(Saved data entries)
•••

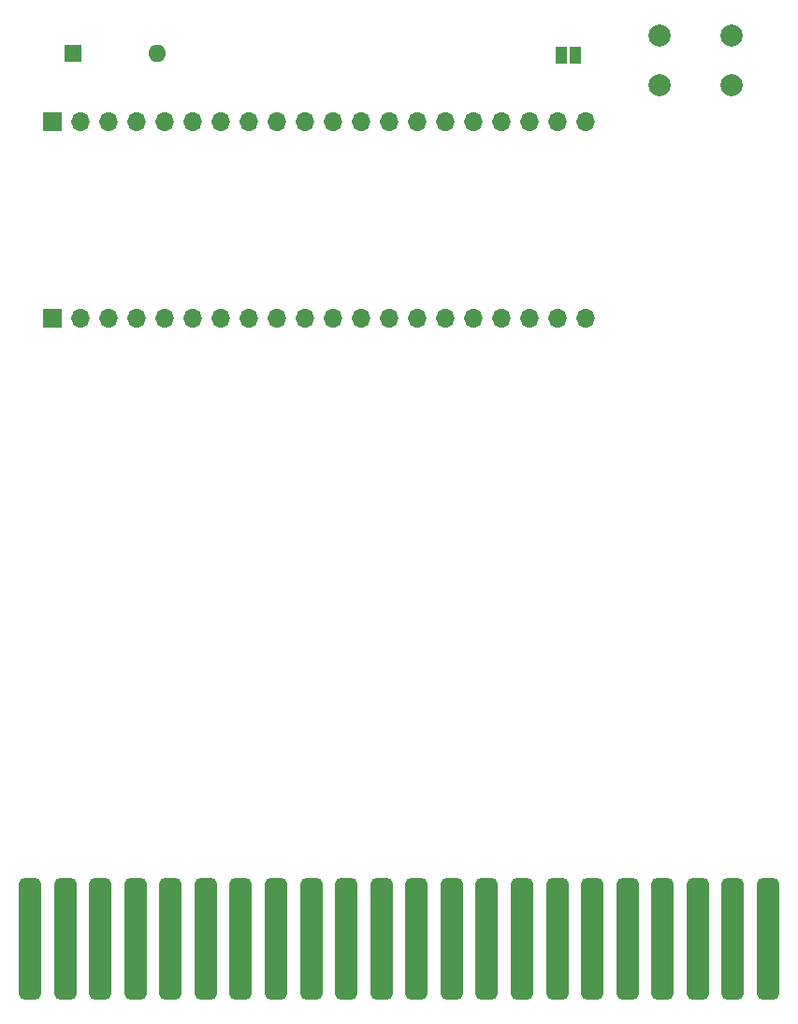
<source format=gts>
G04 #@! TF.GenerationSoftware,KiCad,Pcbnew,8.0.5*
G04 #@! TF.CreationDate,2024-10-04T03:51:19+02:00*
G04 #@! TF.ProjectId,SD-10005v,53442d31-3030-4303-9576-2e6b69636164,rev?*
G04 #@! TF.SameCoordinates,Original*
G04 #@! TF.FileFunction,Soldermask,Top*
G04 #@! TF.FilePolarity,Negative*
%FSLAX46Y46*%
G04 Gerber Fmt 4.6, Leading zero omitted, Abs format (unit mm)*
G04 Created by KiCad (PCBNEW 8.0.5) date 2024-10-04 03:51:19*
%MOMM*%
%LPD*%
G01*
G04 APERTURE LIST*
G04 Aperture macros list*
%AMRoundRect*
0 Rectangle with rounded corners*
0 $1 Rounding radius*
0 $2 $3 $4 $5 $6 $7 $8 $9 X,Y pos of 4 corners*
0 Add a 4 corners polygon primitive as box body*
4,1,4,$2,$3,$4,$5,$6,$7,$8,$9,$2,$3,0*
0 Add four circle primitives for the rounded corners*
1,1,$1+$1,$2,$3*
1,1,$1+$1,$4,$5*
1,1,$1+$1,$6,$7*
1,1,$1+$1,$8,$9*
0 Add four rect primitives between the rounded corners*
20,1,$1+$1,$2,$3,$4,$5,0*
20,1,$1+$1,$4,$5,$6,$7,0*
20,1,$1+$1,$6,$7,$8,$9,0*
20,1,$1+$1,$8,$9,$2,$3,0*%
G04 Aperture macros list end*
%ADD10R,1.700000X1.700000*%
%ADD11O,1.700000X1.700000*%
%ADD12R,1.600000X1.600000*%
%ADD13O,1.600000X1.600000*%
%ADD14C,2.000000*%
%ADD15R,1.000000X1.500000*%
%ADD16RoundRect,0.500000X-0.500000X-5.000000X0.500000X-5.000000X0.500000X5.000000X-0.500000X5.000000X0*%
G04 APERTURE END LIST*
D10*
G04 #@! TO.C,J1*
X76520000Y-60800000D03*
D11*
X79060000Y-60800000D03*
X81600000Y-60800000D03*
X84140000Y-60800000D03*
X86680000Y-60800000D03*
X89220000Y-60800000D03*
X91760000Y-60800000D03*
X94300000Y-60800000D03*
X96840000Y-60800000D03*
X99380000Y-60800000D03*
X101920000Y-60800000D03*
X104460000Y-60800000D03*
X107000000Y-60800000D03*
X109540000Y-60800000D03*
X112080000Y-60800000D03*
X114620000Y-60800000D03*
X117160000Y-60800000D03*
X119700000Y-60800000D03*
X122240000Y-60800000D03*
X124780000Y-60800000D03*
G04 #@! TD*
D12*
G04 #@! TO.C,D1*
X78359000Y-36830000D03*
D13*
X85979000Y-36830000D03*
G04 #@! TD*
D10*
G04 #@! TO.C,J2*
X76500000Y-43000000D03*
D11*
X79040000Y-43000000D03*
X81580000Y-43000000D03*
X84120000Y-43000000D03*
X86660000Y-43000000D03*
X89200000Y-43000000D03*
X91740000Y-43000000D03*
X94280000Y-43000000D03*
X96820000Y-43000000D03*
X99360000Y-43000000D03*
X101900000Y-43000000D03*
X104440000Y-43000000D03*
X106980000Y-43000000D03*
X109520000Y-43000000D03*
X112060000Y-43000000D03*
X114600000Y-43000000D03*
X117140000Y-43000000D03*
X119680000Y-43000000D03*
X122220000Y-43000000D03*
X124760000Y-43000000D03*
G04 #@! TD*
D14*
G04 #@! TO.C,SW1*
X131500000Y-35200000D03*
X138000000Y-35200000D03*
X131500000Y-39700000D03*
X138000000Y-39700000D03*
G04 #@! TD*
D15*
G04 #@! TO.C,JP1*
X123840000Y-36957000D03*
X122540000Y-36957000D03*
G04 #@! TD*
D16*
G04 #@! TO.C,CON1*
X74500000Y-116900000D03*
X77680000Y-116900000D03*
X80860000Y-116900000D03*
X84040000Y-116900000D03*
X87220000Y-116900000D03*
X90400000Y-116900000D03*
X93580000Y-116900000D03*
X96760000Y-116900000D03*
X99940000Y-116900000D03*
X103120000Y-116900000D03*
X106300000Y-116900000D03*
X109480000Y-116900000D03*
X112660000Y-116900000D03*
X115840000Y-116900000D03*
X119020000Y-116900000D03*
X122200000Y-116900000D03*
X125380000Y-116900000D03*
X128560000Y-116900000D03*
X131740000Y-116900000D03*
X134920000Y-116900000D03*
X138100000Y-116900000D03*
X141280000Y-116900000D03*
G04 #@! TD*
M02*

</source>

•••

TASK GOAL —
Apart from the pictures, return every entry above exactly as given.

THE ANSWER —
<source format=gts>
G04 #@! TF.GenerationSoftware,KiCad,Pcbnew,8.0.5*
G04 #@! TF.CreationDate,2024-10-04T03:51:19+02:00*
G04 #@! TF.ProjectId,SD-10005v,53442d31-3030-4303-9576-2e6b69636164,rev?*
G04 #@! TF.SameCoordinates,Original*
G04 #@! TF.FileFunction,Soldermask,Top*
G04 #@! TF.FilePolarity,Negative*
%FSLAX46Y46*%
G04 Gerber Fmt 4.6, Leading zero omitted, Abs format (unit mm)*
G04 Created by KiCad (PCBNEW 8.0.5) date 2024-10-04 03:51:19*
%MOMM*%
%LPD*%
G01*
G04 APERTURE LIST*
G04 Aperture macros list*
%AMRoundRect*
0 Rectangle with rounded corners*
0 $1 Rounding radius*
0 $2 $3 $4 $5 $6 $7 $8 $9 X,Y pos of 4 corners*
0 Add a 4 corners polygon primitive as box body*
4,1,4,$2,$3,$4,$5,$6,$7,$8,$9,$2,$3,0*
0 Add four circle primitives for the rounded corners*
1,1,$1+$1,$2,$3*
1,1,$1+$1,$4,$5*
1,1,$1+$1,$6,$7*
1,1,$1+$1,$8,$9*
0 Add four rect primitives between the rounded corners*
20,1,$1+$1,$2,$3,$4,$5,0*
20,1,$1+$1,$4,$5,$6,$7,0*
20,1,$1+$1,$6,$7,$8,$9,0*
20,1,$1+$1,$8,$9,$2,$3,0*%
G04 Aperture macros list end*
%ADD10R,1.700000X1.700000*%
%ADD11O,1.700000X1.700000*%
%ADD12R,1.600000X1.600000*%
%ADD13O,1.600000X1.600000*%
%ADD14C,2.000000*%
%ADD15R,1.000000X1.500000*%
%ADD16RoundRect,0.500000X-0.500000X-5.000000X0.500000X-5.000000X0.500000X5.000000X-0.500000X5.000000X0*%
G04 APERTURE END LIST*
D10*
G04 #@! TO.C,J1*
X76520000Y-60800000D03*
D11*
X79060000Y-60800000D03*
X81600000Y-60800000D03*
X84140000Y-60800000D03*
X86680000Y-60800000D03*
X89220000Y-60800000D03*
X91760000Y-60800000D03*
X94300000Y-60800000D03*
X96840000Y-60800000D03*
X99380000Y-60800000D03*
X101920000Y-60800000D03*
X104460000Y-60800000D03*
X107000000Y-60800000D03*
X109540000Y-60800000D03*
X112080000Y-60800000D03*
X114620000Y-60800000D03*
X117160000Y-60800000D03*
X119700000Y-60800000D03*
X122240000Y-60800000D03*
X124780000Y-60800000D03*
G04 #@! TD*
D12*
G04 #@! TO.C,D1*
X78359000Y-36830000D03*
D13*
X85979000Y-36830000D03*
G04 #@! TD*
D10*
G04 #@! TO.C,J2*
X76500000Y-43000000D03*
D11*
X79040000Y-43000000D03*
X81580000Y-43000000D03*
X84120000Y-43000000D03*
X86660000Y-43000000D03*
X89200000Y-43000000D03*
X91740000Y-43000000D03*
X94280000Y-43000000D03*
X96820000Y-43000000D03*
X99360000Y-43000000D03*
X101900000Y-43000000D03*
X104440000Y-43000000D03*
X106980000Y-43000000D03*
X109520000Y-43000000D03*
X112060000Y-43000000D03*
X114600000Y-43000000D03*
X117140000Y-43000000D03*
X119680000Y-43000000D03*
X122220000Y-43000000D03*
X124760000Y-43000000D03*
G04 #@! TD*
D14*
G04 #@! TO.C,SW1*
X131500000Y-35200000D03*
X138000000Y-35200000D03*
X131500000Y-39700000D03*
X138000000Y-39700000D03*
G04 #@! TD*
D15*
G04 #@! TO.C,JP1*
X123840000Y-36957000D03*
X122540000Y-36957000D03*
G04 #@! TD*
D16*
G04 #@! TO.C,CON1*
X74500000Y-116900000D03*
X77680000Y-116900000D03*
X80860000Y-116900000D03*
X84040000Y-116900000D03*
X87220000Y-116900000D03*
X90400000Y-116900000D03*
X93580000Y-116900000D03*
X96760000Y-116900000D03*
X99940000Y-116900000D03*
X103120000Y-116900000D03*
X106300000Y-116900000D03*
X109480000Y-116900000D03*
X112660000Y-116900000D03*
X115840000Y-116900000D03*
X119020000Y-116900000D03*
X122200000Y-116900000D03*
X125380000Y-116900000D03*
X128560000Y-116900000D03*
X131740000Y-116900000D03*
X134920000Y-116900000D03*
X138100000Y-116900000D03*
X141280000Y-116900000D03*
G04 #@! TD*
M02*

</source>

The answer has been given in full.